I got a MISRA-C warning of Rule 10.8: A composite expression of 'essentially unsigned' type (unsigned char) is being cast to a wider unsigned type, 'unsigned short'.

This warning was detected with the following code.

void Fucntion(unsigned char isSwitchOn) {
    unsigned short switchMask = 0U;

    switchMask |= (unsigned short)(isSwitchOn & 1U) << 1;

Why was a warning detected? Also, does this code cause problems?

I think that the expression (isSwitchOn & 1U) is converted to an int type and calculated, and the result is truncated and stored as an unsigned short type. Thinking like that, the warning seems unnatural to me.

Solution

  • Why was a warning detected?

    Let us look at

    void Fucntion(unsigned char isSwitchOn) {
  unsigned short switchMask = 0U;
  switchMask |= (unsigned short)(isSwitchOn & 1U) << 1;

    1. isSwitchOn, being lower rank than 1U, goes through the usual arithmetic conversion (C11 §6.5.10 3) to the type unsigned to match the type of 1U.

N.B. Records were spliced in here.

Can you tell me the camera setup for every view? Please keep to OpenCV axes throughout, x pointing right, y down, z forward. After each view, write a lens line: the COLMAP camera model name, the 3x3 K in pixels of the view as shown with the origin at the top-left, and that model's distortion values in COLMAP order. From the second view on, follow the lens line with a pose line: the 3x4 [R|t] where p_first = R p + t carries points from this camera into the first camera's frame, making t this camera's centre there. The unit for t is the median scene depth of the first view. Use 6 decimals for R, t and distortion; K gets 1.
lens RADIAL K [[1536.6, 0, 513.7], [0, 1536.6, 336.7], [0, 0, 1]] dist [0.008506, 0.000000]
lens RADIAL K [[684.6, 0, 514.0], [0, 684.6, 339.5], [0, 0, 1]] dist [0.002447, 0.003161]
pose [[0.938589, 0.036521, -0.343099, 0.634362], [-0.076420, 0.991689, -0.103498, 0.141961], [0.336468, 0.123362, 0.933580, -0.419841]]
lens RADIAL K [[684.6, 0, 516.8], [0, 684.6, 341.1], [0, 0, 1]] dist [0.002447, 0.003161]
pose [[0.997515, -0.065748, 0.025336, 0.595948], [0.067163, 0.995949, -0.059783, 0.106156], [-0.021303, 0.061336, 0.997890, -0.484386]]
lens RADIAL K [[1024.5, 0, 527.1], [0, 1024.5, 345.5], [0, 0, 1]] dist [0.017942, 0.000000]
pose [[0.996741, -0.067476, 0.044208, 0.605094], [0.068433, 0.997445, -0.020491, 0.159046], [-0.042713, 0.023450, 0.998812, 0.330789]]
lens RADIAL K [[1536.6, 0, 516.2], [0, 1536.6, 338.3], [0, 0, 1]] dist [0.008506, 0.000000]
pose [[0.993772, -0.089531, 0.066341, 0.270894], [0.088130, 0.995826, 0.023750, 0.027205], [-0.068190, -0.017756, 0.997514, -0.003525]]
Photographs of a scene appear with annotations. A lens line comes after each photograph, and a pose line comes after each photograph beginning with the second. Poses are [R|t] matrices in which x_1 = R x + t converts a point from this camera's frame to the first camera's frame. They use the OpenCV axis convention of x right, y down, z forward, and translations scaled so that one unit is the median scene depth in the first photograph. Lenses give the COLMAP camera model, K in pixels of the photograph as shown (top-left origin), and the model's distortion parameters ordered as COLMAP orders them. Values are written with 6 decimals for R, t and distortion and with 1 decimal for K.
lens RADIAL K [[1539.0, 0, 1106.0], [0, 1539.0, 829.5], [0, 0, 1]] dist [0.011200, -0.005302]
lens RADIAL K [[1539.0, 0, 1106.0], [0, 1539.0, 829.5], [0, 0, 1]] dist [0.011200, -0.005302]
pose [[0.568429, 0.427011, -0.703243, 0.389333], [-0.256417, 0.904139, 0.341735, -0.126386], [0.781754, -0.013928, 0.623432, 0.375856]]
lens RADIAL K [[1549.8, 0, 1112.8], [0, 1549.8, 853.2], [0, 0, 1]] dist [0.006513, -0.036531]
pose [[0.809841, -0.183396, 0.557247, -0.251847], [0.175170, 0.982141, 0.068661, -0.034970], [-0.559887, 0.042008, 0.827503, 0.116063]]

    2. isSwitchOn & 1U is calculated, the result type is unsigned.

    3. Cast (unsigned short) is applied to the unsigned result - this step seems strange. This is the MISRA-C warning of Rule 10.8. There is no need for the cast. The composite type unsigned is unnecessarily being narrowed to unsigned short.

    4. The (unsigned short) result is prepared for shifting and integer promotions are performed on each of the operands of the <<. So the (unsigned short) is promoted to int or possibly unsigned if USHRT_MAX > INT_MAX. Let us assume int.

    5. Now the shift of an int occurs. Result is type int.

    6. The int is applied to a unsigned short.

    Also, does this code cause problems?

    I do not see in this case, the cast causing an issue other than it is WET programing. Had the result been unsigned switchMask, yes then the shifted out bit would have been lost.

    It makes more sense to cast the result after the shift. @Myst

    switchMask |= (unsigned short)((isSwitchOn & 1U) << 1);

    Or avoid other potential warnings with 

    switchMask = (unsigned short)(switchMask | ((isSwitchOn & 1U) << 1));

    I think that the expression (isSwitchOn & 1U) is converted to an int type and calculated

    No, the expression (unsigned short)(isSwitchOn & 1U) is converted to an int type and calculated.

    Note: It is dubious that unsigned char isSwitchOn and unsigned short switchMask are not the same type.